Tuesday 12 June 2012

Damp squibs

Some interesting developments on several fronts in recent weeks.

At Battersea we have had the news that SP Setia have been named preferred bidder and are conducting 28 days due diligence which will determine if the project is something they will or can pursue. A recent Telegraph interview with the boss of Setia told us that they rule nothing out at present whilst also seemingly excluding a stadium. There is much to be read between the lines though. We are still hopeful they will approach the club to take care of the Power Station. A little birdie has told us that the bid from Setia was worth more in the region of 500 million plus a pledge to spend 250 million on the Northern Line extension. Chelsea's bid was more realistic and made on the back of sound advice. The administrators, as we said, went for money (unsurprisingly) but doubts remain about Setia's backers and quite how much of the money they have ready to commit. Which is where CFC might come in. Wandsworth council are not entirely enamoured with the idea of a CFC presence at the site and nor are the GLA but one imagines a tie up with Setia will recalibrate thinking should the prospect of further decay be the alternative.
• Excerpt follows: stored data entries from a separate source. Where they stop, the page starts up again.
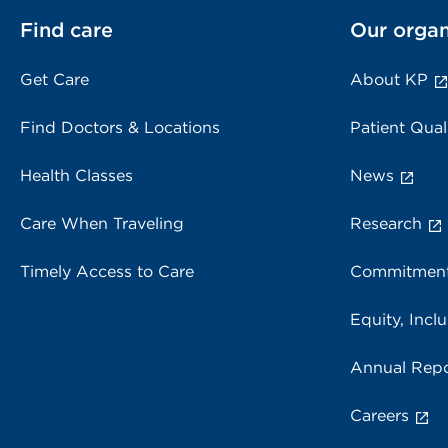
Find care
Our organ
Get Care
About KP
Find Doctors & Locations
Patient Qual
Health Classes
News
Care When Traveling
Research
Timely Access to Care
Commitment
Equity, Inclu
Annual Repo
Careers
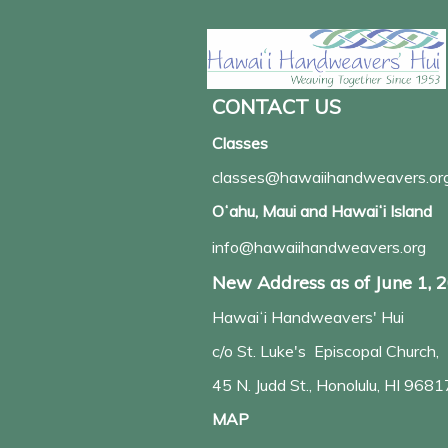
CONTACT US
Classes
classes@hawaiihandweavers.or
Oʻahu, Maui and Hawaiʻi Island
info@hawaiihandweavers.org
New Address as of June 1, 
Hawaiʻi Handweavers' Hui
c/o St. Luke's Episcopal Church,
45 N. Judd St., Honolulu, HI 9681
MAP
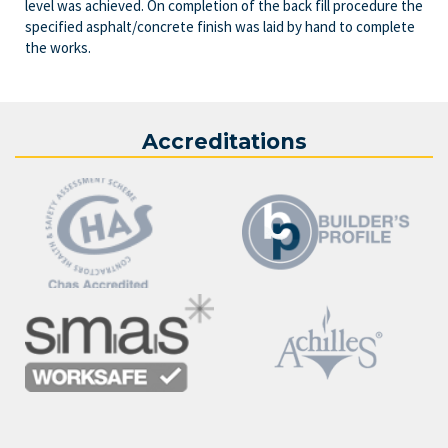
level was achieved. On completion of the back fill procedure the
specified asphalt/concrete finish was laid by hand to complete
the works.
Accreditations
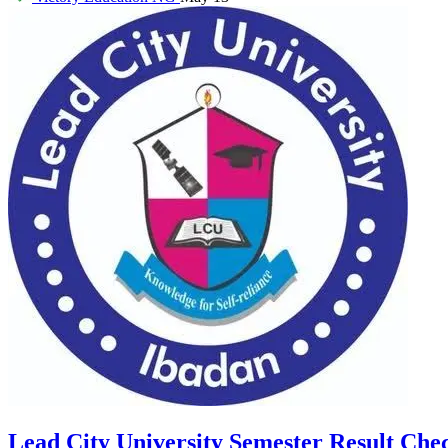
Lead City University Semester Result Che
Which gets us thinking once more about Earl's Court which the same birdie believes is still in the mix. The club's recent dismissive swatting of LBHF's almost jubilant response to the Battersea news was encouraging to see. It is time for that particular nonsense to stop. Since CapCo don't really have any money - and LBHF have even less - we shall see how the pair respond to a bit of wad-waving......

It has been a week of turbulence and damp squibs over at the CPO board. The late notification of EGM resolutions was silly and careless but we can only imagine that the board's one legal expert was too busy with his coruscating and damning report on share issues to ensure procedural correctness. Except, it wasn't quite the bombshell some people hoped and expected it would be. The extraordinary amount of time it took to eventually produce nothing revealing or helpful at all led some to believe it would be explosive. It wasn't and nothing beyond mild incompetence was the result. Lots of options for what to do now gave us a clue as to the subtext Mr Smith wanted to promote (write to people who bought shares and ask them to confess to dodgy dealing etc.) but we ought to now put this irrelevance behind us. The late notification which means a rescheduling of the EGM is largely a collective responsibility and nobody escapes entirely without blame but Frankham should keep a much closer eye on his board and assume nothing is how it should be. We would hope he is calling a meeting of his board as soon as possible to find out what occurred and it would be nice to read the minutes of the meeting too...

The number of resolutions was extremely low and we would have imagined that after the last AGM, shareholders would have bombarded the board with ideas and resolutions. Perhaps they were waiting to see what Mr Smith would turn up in his report before submitting proposals? If so, it is a good job he turned up nothing at all.